> [Exercise requirements] From the items below, reproduce verbatim the passage that opens with the line containing "влияет окружение и" and closes with the line containing "вызванная атмосферой неведомого", including both of those lines.
________________________________________
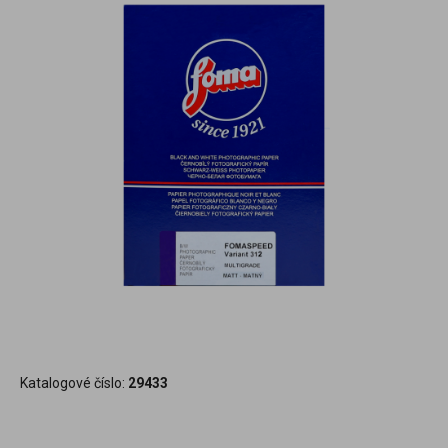
Katalogové číslo:
29433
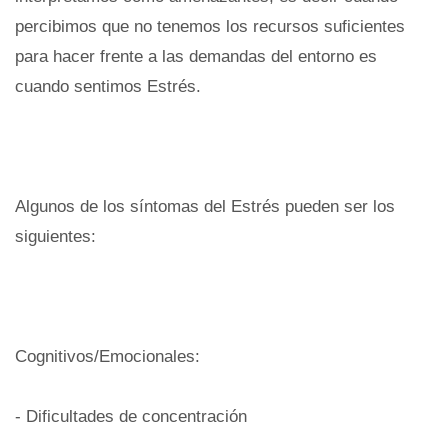
percibimos que no tenemos los recursos suficientes
para hacer frente a las demandas del entorno es
cuando sentimos Estrés.
Algunos de los síntomas del Estrés pueden ser los
siguientes:
Cognitivos/Emocionales:
- Dificultades de concentración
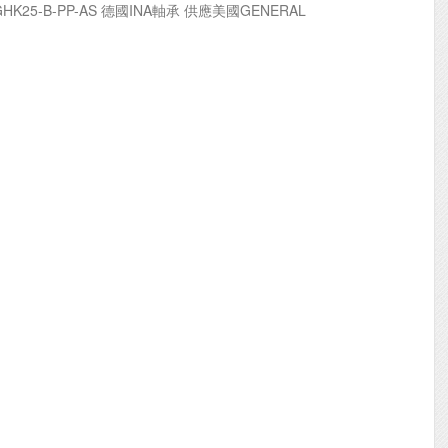
GHK25-B-PP-AS 德國INA軸承 供應美國GENERAL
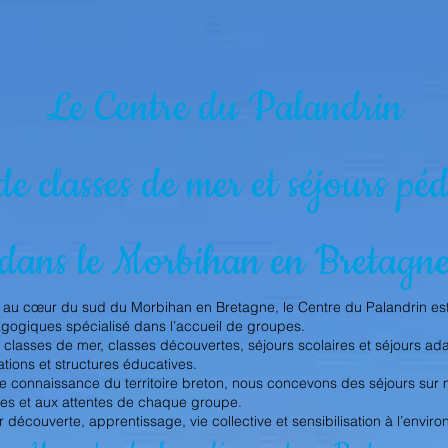
Le Centre du Palandrin
de classes de mer et séjours p
dans le Morbihan en Bretagn
n, au cœur du sud du Morbihan en Bretagne, le Centre du Palandrin est
gogiques spécialisé dans l’accueil de groupes.
lasses de mer, classes découvertes, séjours scolaires et séjours ada
ations et structures éducatives.
re connaissance du territoire breton, nous concevons des séjours sur 
es et aux attentes de chaque groupe.
 découverte, apprentissage, vie collective et sensibilisation à l’envir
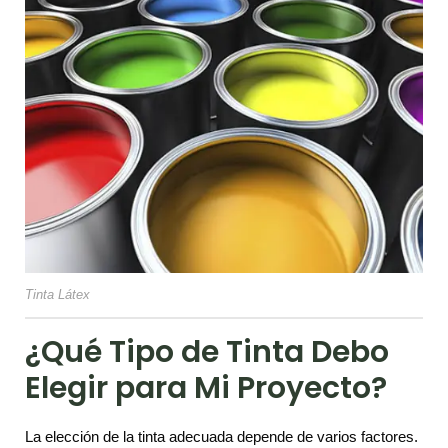
Tinta Látex
¿Qué Tipo de Tinta Debo
Elegir para Mi Proyecto?
La elección de la tinta adecuada depende de varios factores.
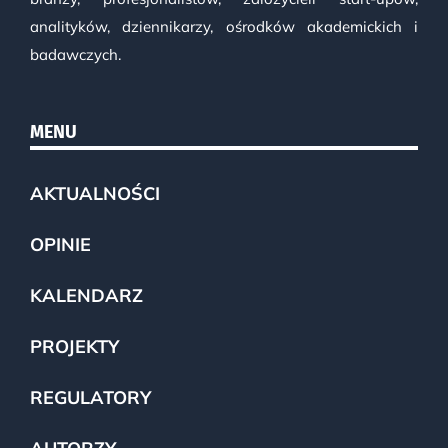
analityków, dziennikarzy, ośrodków akademickich i
badawczych.
MENU
AKTUALNOŚCI
OPINIE
KALENDARZ
PROJEKTY
REGULATORY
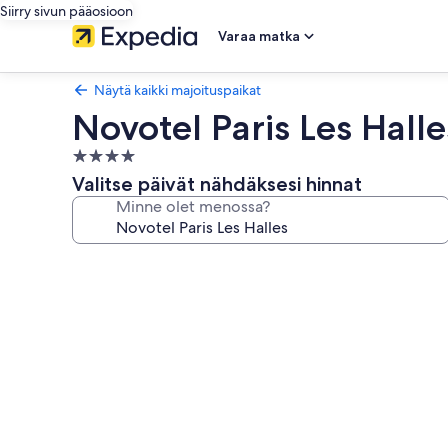
Siirry sivun pääosioon
Varaa matka
Näytä kaikki majoituspaikat
Novotel Paris Les Halle
4.0
tähden
Valitse päivät nähdäksesi hinnat
majoituspaikka
Minne olet menossa?
Majoituspaikan
Novotel
Paris
Les
Halles
valokuvagalleria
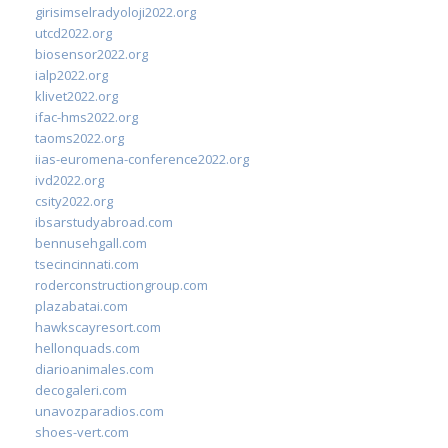
girisimselradyoloji2022.org
utcd2022.org
biosensor2022.org
ialp2022.org
klivet2022.org
ifac-hms2022.org
taoms2022.org
iias-euromena-conference2022.org
ivd2022.org
csity2022.org
ibsarstudyabroad.com
bennusehgall.com
tsecincinnati.com
roderconstructiongroup.com
plazabatai.com
hawkscayresort.com
hellonquads.com
diarioanimales.com
decogaleri.com
unavozparadios.com
shoes-vert.com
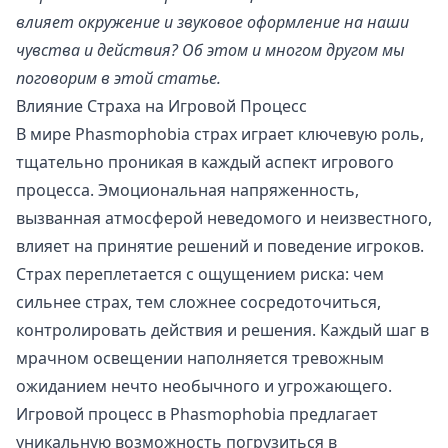
влияет окружение и звуковое оформление на наши
чувства и действия? Об этом и многом другом мы
поговорим в этой статье.
Влияние Страха на Игровой Процесс
В мире Phasmophobia страх играет ключевую роль,
тщательно проникая в каждый аспект игрового
процесса. Эмоциональная напряженность,
вызванная атмосферой неведомого и неизвестного,
влияет на принятие решений и поведение игроков.
Страх переплетается с ощущением риска: чем
сильнее страх, тем сложнее сосредоточиться,
контролировать действия и решения. Каждый шаг в
мрачном освещении наполняется тревожным
ожиданием нечто необычного и угрожающего.
Игровой процесс в Phasmophobia предлагает
уникальную возможность погрузиться в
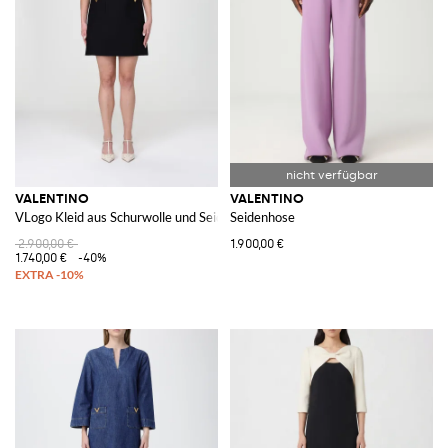
VALENTINO
VALENTINO
VLogo Kleid aus Schurwolle und Seide
Seidenhose
2.900,00 €
1.900,00 €
1.740,00 €
-40%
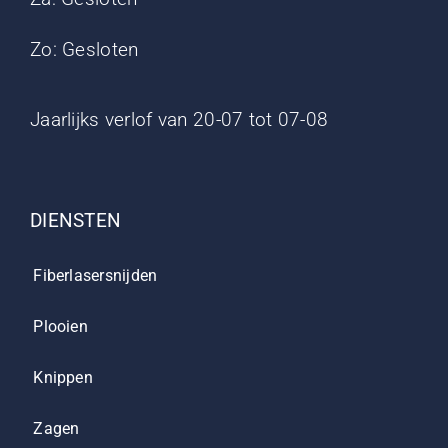
Zo: Gesloten
Jaarlijks verlof van 20-07 tot 07-08
DIENSTEN
Fiberlasersnijden
Plooien
Knippen
Zagen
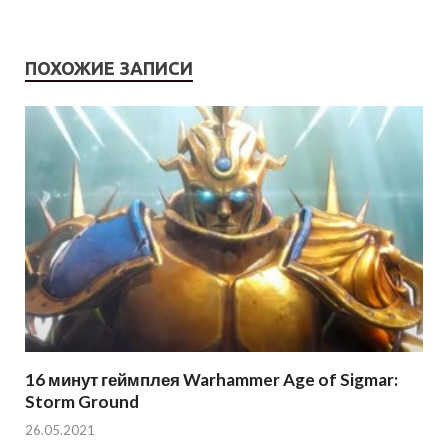
ПОХОЖИЕ ЗАПИСИ
16 минут геймплея Warhammer Age of Sigmar:
Storm Ground
26.05.2021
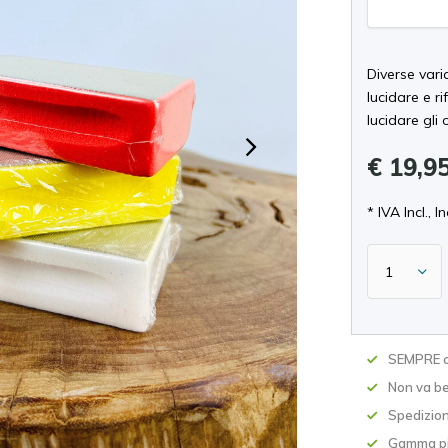
Diverse varia
lucidare e r
lucidare gli 
€ 19,9
* IVA Incl., In
SEMPRE c
Non va be
Spedizion
Gamma pi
________________________________________
> [Result of this exercise]
влияет окружение и звуковое оформление на наши
чувства и действия? Об этом и многом другом мы
поговорим в этой статье.
Влияние Страха на Игровой Процесс
В мире Phasmophobia страх играет ключевую роль,
тщательно проникая в каждый аспект игрового
процесса. Эмоциональная напряженность,
вызванная атмосферой неведомого и неизвестного,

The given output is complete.